Early Detection Is Key
In closing, early detection & diagnosis are a woman’s best opportunity to treat gynecologic cancers. From Johns Hopkins, “…the combination of bloating, increased abdominal size, and urinary problems was found in 43% of women with ovarian cancer…. Women presenting with non-specific symptoms, particularly if severe intensity or rapid onset, should be thoroughly evaluated for the possibility that the symptoms are due to an ovarian mass.”
When we experience any of the symptoms of ovarian cancer for two weeks without any relief despite medications, women need to seek out medical attention quickly. We must advocate for ourselves that the physician listen to our symptoms, discuss our family history, and insist that an abdominal ultrasound and CA125 be parts of the diagnostic tools.

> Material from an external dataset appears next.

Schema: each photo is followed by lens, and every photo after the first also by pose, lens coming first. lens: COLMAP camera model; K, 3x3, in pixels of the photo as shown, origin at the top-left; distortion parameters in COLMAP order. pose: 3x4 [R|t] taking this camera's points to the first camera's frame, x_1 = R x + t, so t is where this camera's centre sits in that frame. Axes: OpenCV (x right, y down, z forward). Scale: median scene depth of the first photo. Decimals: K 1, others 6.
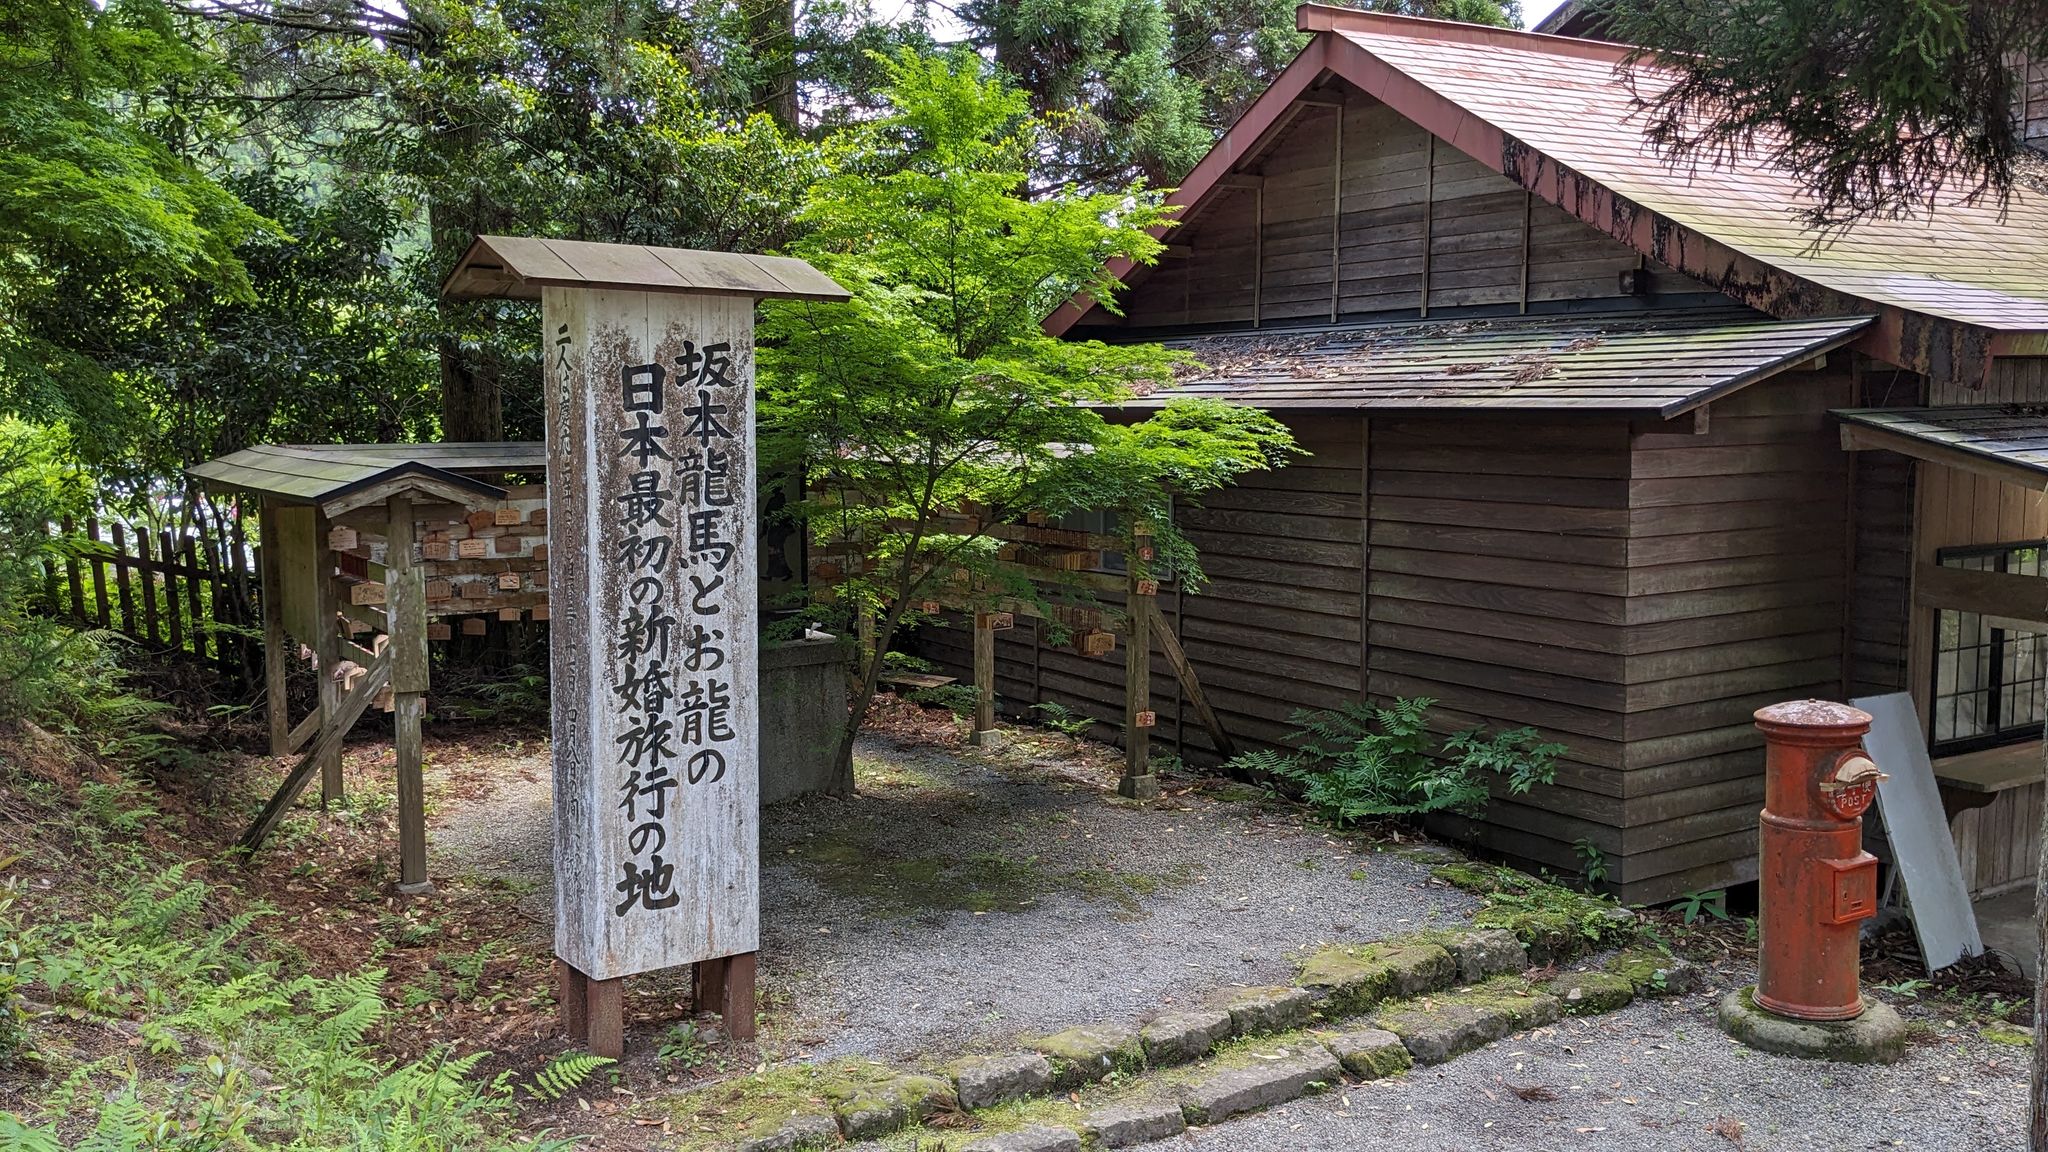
lens RADIAL K [[1799.2, 0, 1022.5], [0, 1799.2, 581.6], [0, 0, 1]] dist [0.003010, -0.004594]
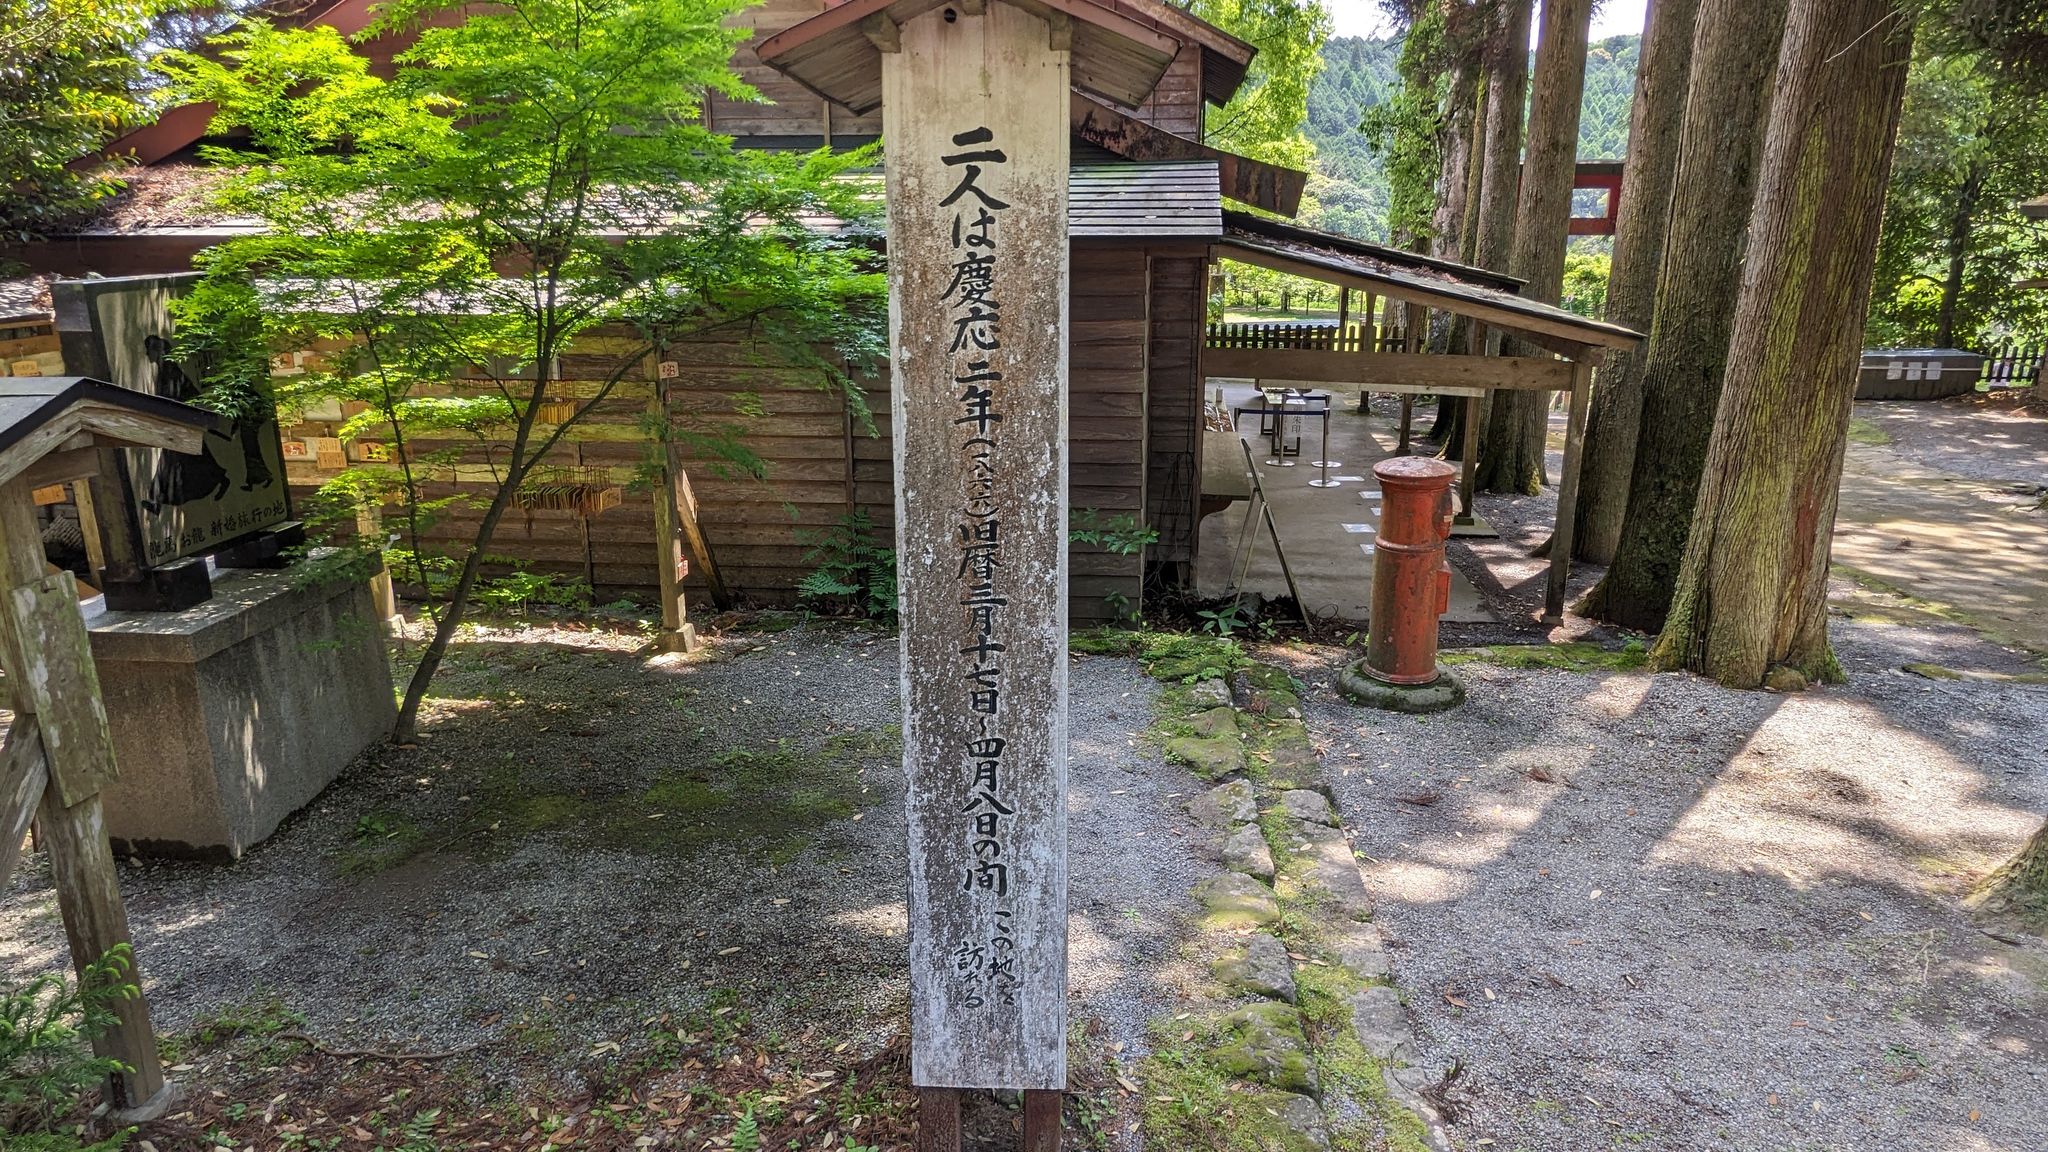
lens RADIAL K [[1324.0, 0, 1025.0], [0, 1324.0, 571.8], [0, 0, 1]] dist [-0.001770, -0.000126]
pose [[0.617130, -0.206080, 0.759396, -0.399583], [0.077761, 0.976343, 0.201760, -0.057132], [-0.783010, -0.065460, 0.618555, 0.465020]]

About the author: Karen Ingalls is the author of the award-winning book, Outshine: An Ovarian Cancer Memoir, which discusses the symptoms, risk factors, and statistics of this lesser known disease; shares her journey; and how she used traditional medicine and complementary therapies together. She writes how “the beauty of the soul, the real me and the real you, outshines the effects of cancer, chemotherapy, and radiation.”
- Outshine Ovarian Cancer
- Outshine Ovarian Cancer Blog
- Outshine Ovarian Cancer on Amazon
- Karen Ingalls – Linkedin
Corrections. On June 26, the word ‘increases’ was changed to ‘decreases’ in the following sentence: ‘…whether endogenously produced or synthetic (and there is some debate about this), decreases a woman’s risk for ovarian cancer.’ The 2014 study was added to the discussion of BRCA mutations and oral contraceptives.